In the entries below, count the lines that contain the word "Thesis" and give only that number.

#### DATA LISTING

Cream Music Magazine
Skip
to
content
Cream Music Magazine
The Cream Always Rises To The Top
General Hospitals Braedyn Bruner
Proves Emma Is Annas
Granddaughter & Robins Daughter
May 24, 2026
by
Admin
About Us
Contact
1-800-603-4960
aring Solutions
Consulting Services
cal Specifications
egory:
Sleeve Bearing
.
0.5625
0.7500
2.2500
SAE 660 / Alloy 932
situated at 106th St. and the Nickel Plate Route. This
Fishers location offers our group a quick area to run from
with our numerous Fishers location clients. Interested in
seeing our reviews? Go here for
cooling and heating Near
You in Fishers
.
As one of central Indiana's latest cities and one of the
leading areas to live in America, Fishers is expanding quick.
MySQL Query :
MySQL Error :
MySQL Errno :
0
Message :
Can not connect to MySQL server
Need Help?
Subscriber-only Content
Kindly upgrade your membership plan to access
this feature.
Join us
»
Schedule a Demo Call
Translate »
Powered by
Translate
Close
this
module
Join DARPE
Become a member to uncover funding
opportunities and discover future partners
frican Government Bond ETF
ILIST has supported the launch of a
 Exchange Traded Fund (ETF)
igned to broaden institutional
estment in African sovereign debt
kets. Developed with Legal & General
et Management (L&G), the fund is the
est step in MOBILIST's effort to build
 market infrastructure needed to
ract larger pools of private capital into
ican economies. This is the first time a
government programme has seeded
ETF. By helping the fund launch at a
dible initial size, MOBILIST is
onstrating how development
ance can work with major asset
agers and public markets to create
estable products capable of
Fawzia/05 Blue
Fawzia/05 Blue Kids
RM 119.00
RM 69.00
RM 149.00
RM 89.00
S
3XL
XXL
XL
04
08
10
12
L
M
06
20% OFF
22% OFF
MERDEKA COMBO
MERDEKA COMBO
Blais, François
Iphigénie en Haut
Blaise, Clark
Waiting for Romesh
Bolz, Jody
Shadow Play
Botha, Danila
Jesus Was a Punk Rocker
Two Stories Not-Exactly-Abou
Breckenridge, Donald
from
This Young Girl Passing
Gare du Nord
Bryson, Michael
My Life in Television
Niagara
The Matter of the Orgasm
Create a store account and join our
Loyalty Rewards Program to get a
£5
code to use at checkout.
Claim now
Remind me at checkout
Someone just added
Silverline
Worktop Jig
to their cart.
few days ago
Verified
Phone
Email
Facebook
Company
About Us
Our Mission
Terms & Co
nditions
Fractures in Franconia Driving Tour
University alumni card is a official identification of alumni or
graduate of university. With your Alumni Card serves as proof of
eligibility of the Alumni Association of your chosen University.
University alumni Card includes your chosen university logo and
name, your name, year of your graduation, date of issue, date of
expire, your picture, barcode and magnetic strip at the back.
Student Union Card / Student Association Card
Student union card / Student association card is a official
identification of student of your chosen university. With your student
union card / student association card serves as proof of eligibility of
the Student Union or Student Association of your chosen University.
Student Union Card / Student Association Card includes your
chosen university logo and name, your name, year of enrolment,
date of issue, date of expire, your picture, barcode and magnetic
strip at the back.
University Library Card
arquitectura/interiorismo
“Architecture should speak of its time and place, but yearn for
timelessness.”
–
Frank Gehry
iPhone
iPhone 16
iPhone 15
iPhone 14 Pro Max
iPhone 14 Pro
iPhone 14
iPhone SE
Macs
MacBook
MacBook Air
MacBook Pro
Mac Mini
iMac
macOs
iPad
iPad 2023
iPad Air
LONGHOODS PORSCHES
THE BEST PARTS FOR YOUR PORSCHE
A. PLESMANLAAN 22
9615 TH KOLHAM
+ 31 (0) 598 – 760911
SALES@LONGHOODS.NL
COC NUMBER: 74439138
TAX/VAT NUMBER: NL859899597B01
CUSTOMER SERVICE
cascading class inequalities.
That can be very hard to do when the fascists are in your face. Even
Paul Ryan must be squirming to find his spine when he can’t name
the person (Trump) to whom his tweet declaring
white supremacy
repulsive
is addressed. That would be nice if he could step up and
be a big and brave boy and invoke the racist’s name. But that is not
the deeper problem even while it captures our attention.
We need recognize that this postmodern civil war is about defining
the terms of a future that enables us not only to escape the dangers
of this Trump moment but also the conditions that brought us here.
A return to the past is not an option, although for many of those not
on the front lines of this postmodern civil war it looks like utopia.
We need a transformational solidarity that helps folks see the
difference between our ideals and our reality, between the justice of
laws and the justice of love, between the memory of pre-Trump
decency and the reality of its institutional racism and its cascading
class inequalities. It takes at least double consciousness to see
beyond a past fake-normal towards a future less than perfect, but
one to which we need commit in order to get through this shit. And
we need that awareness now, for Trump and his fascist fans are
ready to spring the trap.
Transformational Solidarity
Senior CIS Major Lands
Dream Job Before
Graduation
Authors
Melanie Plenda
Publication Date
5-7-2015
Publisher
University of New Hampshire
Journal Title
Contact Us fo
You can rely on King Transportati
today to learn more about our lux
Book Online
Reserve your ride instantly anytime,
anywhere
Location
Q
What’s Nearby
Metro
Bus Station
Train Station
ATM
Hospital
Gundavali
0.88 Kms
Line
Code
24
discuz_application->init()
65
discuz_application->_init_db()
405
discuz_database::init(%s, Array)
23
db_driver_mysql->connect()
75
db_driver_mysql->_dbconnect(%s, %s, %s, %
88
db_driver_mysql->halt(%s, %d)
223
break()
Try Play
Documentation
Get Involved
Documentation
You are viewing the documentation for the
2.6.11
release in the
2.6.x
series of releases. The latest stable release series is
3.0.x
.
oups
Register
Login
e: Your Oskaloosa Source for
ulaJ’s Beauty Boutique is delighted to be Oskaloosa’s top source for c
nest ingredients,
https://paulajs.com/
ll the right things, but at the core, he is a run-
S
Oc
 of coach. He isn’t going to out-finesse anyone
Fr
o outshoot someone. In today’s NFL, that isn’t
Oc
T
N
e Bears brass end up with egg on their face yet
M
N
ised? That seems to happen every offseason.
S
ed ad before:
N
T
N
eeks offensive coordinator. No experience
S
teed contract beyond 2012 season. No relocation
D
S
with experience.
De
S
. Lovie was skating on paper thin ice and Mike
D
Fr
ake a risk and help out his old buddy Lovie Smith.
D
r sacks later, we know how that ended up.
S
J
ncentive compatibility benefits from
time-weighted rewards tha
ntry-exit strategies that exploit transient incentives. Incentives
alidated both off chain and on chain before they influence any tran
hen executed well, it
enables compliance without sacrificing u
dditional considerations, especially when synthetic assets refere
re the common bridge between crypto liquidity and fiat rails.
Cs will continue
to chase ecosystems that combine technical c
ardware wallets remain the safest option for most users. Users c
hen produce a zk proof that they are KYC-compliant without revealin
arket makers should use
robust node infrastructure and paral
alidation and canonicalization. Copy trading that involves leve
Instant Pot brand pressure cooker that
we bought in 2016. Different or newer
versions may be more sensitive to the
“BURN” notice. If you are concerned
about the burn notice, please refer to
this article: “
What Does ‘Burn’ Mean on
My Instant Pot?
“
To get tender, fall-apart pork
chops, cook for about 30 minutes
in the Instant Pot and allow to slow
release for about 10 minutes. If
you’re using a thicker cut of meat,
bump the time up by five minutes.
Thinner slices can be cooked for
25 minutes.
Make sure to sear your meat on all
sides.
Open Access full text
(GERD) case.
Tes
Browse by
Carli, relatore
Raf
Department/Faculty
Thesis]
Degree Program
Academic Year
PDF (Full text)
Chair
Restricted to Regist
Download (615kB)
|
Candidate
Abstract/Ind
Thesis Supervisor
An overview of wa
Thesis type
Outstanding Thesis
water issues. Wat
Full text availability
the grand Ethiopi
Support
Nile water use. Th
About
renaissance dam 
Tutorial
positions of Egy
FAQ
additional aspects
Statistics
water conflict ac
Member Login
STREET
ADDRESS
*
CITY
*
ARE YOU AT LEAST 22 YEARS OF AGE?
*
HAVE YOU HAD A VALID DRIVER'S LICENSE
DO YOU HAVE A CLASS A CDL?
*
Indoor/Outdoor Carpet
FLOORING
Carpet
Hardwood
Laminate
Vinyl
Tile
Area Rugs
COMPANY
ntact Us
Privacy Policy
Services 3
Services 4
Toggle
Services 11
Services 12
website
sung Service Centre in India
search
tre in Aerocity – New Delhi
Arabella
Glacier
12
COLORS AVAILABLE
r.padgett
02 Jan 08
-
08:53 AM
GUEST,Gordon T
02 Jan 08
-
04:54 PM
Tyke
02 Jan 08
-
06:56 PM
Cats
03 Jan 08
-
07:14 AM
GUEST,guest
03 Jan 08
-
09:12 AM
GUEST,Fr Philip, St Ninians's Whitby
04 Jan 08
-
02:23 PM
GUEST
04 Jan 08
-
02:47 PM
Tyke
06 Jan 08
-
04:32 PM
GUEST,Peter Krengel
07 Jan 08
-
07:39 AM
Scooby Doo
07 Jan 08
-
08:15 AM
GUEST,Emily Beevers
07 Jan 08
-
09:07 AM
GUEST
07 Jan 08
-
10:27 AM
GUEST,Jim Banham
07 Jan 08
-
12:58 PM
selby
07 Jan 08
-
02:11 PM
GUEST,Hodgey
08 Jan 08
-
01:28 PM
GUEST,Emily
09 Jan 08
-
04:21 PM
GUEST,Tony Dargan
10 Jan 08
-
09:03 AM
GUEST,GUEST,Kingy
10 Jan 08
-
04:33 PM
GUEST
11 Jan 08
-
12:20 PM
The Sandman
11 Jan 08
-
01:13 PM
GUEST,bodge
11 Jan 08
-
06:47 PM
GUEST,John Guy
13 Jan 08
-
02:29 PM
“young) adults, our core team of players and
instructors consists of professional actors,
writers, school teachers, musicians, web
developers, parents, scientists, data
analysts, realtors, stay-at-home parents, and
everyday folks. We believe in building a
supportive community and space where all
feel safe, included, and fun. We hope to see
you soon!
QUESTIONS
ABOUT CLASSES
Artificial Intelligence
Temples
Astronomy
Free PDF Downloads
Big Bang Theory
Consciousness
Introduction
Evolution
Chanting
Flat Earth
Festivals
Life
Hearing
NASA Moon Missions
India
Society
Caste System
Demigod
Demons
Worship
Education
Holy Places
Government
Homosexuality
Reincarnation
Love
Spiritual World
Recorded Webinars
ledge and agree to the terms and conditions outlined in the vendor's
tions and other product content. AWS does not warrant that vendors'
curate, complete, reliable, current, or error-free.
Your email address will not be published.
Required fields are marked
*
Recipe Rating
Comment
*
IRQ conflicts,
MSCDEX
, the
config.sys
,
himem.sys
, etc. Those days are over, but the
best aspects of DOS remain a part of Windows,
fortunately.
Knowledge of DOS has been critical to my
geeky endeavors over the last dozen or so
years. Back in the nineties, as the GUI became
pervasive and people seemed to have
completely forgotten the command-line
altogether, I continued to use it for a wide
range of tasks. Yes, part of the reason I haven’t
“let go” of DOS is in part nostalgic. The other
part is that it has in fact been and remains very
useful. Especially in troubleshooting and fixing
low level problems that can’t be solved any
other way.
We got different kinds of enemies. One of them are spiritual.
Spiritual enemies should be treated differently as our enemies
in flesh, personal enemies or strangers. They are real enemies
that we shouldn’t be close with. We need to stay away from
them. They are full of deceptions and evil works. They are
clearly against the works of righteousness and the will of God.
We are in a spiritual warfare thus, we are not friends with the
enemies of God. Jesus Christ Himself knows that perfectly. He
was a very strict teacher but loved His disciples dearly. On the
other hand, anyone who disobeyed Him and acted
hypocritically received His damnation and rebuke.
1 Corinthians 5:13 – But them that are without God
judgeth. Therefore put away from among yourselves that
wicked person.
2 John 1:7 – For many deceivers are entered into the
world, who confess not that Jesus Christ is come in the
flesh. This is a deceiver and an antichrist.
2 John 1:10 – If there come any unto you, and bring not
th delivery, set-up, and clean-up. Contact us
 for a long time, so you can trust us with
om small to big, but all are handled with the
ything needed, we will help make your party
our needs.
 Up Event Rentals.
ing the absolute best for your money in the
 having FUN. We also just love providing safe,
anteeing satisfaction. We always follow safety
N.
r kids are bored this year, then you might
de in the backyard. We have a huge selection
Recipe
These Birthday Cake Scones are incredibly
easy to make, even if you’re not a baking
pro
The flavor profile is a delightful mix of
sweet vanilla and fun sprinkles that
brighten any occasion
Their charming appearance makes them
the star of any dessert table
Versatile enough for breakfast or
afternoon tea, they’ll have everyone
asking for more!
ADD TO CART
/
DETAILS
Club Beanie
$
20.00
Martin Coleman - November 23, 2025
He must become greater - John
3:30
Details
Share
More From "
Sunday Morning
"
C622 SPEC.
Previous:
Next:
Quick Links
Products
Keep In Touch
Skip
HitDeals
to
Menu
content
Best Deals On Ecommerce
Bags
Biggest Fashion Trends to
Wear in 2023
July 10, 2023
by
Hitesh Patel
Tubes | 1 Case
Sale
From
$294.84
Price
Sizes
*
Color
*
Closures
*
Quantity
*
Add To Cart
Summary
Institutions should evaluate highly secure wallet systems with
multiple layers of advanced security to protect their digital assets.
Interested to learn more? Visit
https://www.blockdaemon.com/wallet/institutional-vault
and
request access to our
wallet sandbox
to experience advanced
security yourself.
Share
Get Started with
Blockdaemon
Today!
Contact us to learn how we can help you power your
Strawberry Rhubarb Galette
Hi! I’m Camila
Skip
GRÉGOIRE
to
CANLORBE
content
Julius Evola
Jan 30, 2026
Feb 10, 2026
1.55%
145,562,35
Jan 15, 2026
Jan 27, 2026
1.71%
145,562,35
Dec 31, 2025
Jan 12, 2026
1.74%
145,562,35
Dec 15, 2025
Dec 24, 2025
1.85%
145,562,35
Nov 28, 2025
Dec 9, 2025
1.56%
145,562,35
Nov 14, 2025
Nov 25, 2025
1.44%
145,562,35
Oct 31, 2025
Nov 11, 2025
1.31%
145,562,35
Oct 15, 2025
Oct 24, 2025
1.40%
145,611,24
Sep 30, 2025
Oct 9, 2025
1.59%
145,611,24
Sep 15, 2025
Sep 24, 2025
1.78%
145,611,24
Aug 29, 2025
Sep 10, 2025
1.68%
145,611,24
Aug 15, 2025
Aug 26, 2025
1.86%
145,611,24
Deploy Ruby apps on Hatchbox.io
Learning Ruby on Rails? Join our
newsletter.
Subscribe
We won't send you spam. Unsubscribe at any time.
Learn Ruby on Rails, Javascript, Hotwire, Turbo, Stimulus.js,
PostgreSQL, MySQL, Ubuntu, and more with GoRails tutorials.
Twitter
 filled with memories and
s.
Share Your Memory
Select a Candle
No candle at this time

########

--- EXERCISE RESPONSE ---
4